* [Written exercise] Locate each line in the rows below that contains the word "Return" and copy every such line out in full.

* [Data lines]
■ ■ ■ ■ ■
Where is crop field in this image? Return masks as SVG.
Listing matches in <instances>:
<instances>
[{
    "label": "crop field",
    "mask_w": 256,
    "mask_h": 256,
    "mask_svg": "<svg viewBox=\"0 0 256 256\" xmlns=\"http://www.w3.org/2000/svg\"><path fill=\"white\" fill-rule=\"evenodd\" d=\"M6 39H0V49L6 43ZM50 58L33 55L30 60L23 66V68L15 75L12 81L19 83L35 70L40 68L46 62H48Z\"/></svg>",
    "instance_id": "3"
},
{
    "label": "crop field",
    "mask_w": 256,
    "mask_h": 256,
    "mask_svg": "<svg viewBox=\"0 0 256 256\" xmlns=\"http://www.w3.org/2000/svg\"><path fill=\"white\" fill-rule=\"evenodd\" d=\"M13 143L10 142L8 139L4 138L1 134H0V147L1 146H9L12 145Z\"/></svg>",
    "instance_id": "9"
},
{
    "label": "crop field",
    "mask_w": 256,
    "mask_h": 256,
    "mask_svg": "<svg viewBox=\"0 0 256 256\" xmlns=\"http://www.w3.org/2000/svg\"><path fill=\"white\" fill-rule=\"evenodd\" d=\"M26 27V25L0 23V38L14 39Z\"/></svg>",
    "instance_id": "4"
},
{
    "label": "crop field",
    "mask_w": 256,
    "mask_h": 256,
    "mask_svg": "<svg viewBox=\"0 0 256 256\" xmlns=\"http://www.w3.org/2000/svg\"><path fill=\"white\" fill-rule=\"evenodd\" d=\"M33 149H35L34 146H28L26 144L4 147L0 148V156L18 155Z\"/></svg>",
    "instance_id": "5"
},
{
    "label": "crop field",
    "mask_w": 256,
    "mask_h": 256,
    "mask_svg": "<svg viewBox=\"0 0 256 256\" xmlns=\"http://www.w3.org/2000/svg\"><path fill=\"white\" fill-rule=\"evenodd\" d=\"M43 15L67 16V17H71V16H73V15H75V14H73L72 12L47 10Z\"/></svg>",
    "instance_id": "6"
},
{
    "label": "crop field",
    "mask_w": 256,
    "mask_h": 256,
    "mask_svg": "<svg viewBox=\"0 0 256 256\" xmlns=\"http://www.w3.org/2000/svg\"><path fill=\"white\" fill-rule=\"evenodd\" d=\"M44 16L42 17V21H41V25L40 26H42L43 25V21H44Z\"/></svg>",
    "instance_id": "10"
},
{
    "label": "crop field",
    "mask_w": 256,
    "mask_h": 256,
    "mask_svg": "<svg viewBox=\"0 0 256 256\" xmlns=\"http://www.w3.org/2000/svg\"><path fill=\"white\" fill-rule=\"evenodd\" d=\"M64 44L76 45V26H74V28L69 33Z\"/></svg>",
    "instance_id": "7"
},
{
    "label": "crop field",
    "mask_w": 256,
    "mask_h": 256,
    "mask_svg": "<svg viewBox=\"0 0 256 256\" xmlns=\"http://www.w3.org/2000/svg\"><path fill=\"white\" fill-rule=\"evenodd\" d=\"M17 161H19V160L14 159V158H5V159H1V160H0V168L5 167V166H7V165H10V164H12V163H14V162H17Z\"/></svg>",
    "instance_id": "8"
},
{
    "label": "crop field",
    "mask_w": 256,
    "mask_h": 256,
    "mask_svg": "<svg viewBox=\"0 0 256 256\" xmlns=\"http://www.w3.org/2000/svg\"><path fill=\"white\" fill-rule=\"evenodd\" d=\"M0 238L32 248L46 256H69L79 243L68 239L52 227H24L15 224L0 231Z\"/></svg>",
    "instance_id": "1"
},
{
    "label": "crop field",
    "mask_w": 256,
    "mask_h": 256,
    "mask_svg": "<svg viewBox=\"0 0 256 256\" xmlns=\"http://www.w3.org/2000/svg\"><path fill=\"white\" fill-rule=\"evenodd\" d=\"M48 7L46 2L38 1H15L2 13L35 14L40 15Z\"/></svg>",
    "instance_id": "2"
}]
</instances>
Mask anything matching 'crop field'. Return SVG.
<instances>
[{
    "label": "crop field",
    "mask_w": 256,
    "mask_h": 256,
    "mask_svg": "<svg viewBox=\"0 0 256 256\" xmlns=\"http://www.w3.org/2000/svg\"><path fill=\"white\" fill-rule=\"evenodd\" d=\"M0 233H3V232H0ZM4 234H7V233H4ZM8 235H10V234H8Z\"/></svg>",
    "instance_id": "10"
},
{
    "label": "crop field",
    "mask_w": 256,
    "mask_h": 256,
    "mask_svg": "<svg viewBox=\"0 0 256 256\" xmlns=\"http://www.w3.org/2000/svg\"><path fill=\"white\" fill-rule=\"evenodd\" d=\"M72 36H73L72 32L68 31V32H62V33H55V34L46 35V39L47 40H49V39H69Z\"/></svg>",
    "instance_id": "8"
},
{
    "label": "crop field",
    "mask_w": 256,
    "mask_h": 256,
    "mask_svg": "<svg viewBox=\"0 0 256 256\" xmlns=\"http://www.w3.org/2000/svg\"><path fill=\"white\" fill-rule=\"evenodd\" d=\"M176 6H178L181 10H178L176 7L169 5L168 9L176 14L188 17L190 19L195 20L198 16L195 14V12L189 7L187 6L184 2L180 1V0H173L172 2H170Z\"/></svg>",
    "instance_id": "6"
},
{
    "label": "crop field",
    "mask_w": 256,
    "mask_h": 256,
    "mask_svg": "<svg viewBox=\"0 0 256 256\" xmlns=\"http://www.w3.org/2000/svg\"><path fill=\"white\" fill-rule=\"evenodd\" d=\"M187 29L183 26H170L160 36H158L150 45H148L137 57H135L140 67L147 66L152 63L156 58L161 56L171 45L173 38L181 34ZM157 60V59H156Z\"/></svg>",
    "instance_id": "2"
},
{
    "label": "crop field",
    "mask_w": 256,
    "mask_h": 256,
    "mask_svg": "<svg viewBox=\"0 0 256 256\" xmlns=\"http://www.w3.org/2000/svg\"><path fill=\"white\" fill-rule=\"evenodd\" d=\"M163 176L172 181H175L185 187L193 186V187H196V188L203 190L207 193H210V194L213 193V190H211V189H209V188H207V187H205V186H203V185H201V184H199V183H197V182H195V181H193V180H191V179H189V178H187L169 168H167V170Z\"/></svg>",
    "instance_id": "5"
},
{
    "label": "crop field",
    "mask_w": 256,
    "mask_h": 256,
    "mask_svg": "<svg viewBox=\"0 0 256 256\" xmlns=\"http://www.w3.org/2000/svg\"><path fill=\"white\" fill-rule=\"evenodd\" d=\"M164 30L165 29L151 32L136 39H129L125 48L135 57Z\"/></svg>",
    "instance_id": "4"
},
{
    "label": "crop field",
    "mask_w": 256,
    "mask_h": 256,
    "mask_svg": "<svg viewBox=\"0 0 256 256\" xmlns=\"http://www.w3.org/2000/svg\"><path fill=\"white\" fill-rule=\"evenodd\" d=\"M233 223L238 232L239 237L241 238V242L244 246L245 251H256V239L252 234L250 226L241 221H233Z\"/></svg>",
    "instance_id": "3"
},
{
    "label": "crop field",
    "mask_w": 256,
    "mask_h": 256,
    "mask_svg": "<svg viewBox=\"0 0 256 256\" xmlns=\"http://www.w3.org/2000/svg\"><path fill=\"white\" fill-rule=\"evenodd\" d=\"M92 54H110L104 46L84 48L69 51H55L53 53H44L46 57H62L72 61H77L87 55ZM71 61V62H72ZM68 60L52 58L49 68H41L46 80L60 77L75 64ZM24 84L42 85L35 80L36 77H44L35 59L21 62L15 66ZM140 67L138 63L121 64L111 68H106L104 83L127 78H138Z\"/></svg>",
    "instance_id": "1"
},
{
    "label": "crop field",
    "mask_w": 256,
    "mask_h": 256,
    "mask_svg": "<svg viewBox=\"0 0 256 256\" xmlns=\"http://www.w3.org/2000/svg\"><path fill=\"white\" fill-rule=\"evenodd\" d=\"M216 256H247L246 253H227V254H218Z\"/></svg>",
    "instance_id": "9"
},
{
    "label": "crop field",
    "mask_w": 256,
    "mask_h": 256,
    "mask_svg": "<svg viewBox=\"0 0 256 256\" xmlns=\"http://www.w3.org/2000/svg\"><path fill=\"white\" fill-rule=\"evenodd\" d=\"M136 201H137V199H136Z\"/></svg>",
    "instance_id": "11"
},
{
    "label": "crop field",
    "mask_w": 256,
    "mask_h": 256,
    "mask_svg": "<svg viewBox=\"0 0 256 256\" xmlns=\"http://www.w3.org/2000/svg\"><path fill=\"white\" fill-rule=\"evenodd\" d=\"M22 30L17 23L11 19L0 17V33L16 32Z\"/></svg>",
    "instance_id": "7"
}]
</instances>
■ ■ ■ ■ ■
* [Result]
Where is crop field in this image? Return masks as SVG.
Mask anything matching 'crop field'. Return SVG.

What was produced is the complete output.